Problem to work on: Arrange the lines from the one containing "PolittbÃ¼ro" through the one containing "ערכות, מתנות ומארזים", inclusive, as a Markdown table with the columns No and Entry, numbering each line and skipping blank ones. Leave the pictures out.
╭──
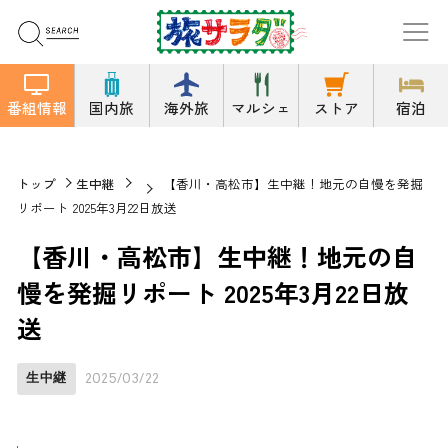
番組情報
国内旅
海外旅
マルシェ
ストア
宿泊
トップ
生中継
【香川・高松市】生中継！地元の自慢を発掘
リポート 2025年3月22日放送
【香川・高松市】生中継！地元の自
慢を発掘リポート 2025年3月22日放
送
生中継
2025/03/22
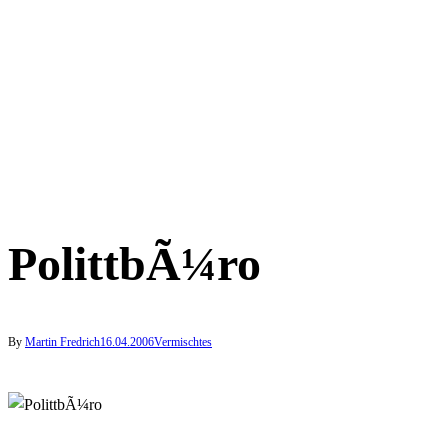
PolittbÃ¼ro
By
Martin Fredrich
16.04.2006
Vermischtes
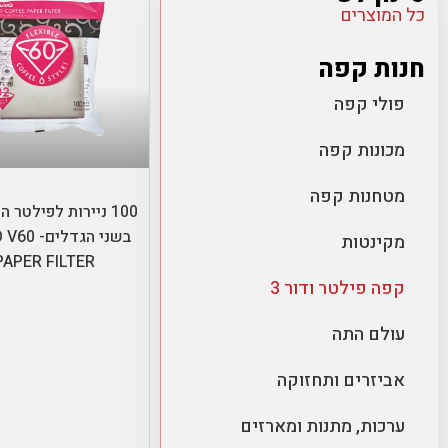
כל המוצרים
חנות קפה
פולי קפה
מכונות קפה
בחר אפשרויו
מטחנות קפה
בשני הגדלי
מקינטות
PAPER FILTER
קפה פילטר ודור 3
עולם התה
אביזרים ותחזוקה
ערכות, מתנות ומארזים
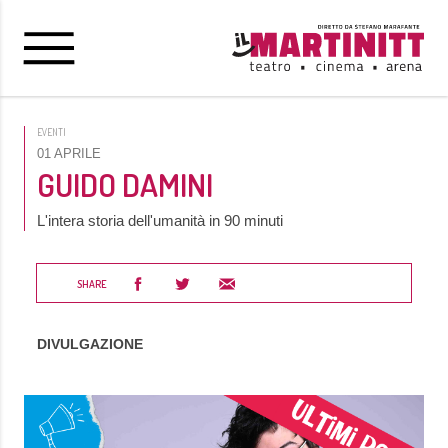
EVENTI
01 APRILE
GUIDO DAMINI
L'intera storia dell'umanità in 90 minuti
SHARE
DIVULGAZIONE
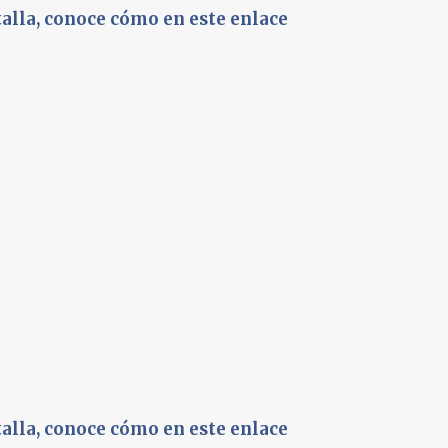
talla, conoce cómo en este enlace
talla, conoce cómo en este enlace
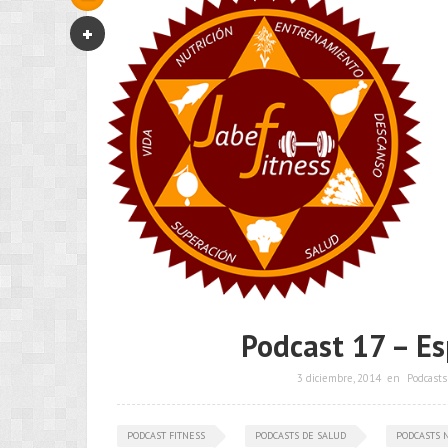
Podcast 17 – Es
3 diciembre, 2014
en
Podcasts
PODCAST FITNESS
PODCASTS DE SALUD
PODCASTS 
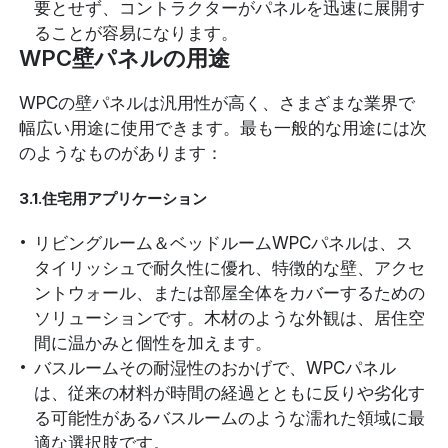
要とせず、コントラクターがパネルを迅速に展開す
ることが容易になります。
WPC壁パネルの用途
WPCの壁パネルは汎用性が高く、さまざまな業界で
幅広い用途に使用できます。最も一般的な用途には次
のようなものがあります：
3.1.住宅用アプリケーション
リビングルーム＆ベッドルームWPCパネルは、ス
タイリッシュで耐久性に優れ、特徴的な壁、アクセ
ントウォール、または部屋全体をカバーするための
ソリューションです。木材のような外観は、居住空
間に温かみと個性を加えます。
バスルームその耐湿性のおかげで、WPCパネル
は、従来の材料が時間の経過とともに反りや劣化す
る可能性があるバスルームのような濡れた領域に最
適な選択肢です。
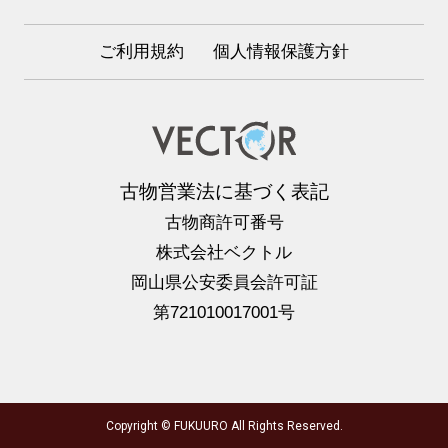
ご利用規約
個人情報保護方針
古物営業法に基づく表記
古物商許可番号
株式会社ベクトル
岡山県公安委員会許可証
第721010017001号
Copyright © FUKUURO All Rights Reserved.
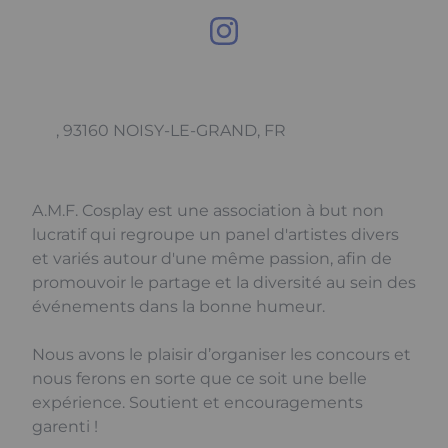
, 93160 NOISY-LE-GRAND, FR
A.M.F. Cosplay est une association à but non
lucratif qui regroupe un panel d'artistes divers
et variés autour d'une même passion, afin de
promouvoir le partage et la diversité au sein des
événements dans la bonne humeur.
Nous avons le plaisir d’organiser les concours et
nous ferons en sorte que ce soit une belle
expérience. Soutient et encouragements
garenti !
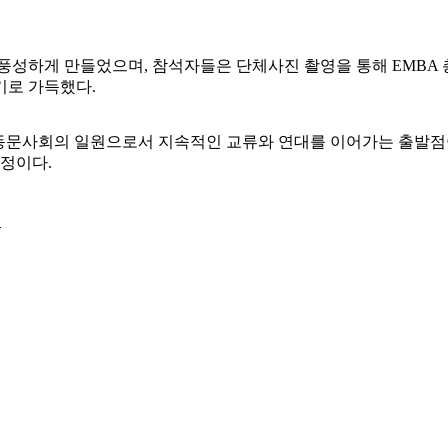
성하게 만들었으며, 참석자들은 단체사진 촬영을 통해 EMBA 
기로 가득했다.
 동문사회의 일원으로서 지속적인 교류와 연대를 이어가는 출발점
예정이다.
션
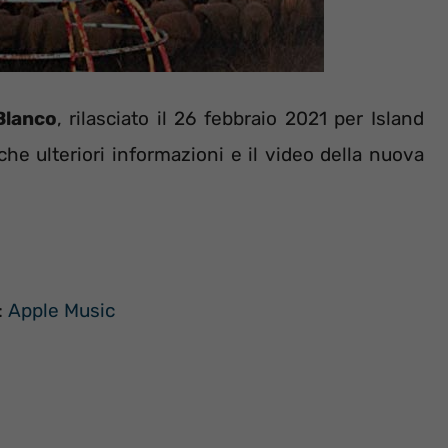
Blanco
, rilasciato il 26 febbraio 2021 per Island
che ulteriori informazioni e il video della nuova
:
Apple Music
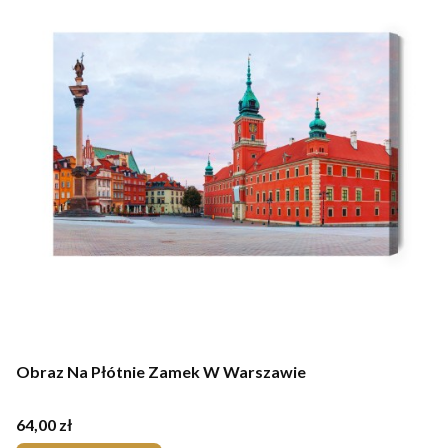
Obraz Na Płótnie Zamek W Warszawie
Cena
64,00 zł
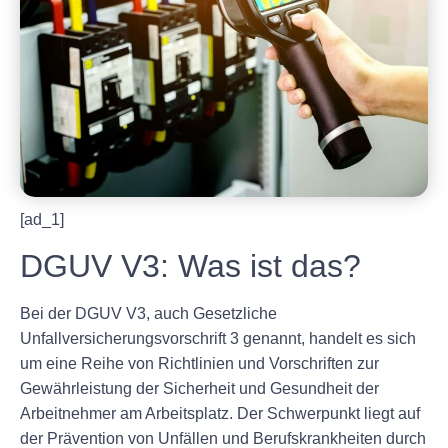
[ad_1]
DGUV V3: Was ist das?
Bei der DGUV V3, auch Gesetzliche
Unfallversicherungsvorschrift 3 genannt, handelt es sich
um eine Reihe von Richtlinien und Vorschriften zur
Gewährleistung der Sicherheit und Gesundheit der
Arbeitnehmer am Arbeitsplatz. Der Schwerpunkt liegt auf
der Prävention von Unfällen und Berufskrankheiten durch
╰──
╭──
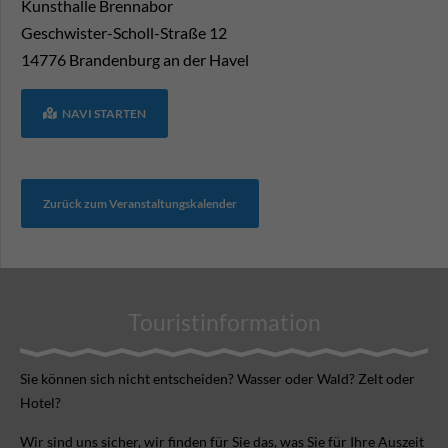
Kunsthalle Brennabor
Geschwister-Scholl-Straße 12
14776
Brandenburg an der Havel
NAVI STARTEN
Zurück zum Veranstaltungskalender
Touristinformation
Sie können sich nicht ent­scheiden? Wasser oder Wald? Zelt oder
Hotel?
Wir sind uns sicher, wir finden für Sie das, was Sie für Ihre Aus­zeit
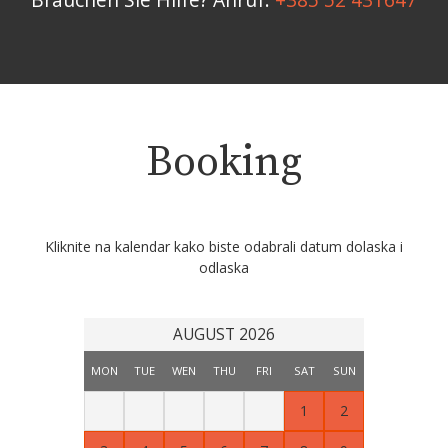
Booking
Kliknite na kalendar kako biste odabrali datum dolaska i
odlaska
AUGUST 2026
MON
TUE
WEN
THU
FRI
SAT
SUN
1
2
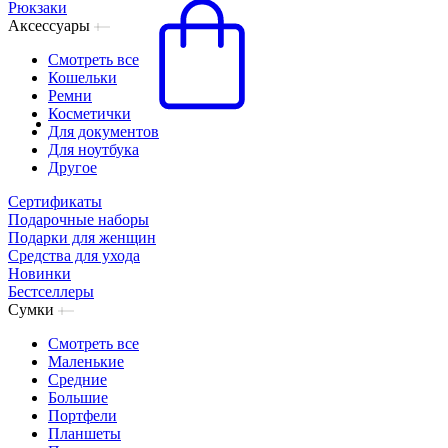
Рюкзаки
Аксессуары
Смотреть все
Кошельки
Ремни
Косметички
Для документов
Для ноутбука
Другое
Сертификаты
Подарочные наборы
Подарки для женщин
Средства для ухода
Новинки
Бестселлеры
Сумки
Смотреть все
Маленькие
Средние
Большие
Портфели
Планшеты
╰──
Answer space:
| No | Entry |
|---|---|
| 1 | PolittbÃ¼ro |
| 2 | By |
| 3 | Martin Fredrich |
| 4 | 16.04.2006 |
| 5 | Vermischtes |
| 6 | כל המוצרים |
| 7 | חנות קפה |
| 8 | פולי קפה |
| 9 | מכונות קפה |
| 10 | בחר אפשרויו |
| 11 | מטחנות קפה |
| 12 | בשני הגדלי |
| 13 | מקינטות |
| 14 | PAPER FILTER |
| 15 | קפה פילטר ודור 3 |
| 16 | עולם התה |
| 17 | אביזרים ותחזוקה |
| 18 | ערכות, מתנות ומארזים |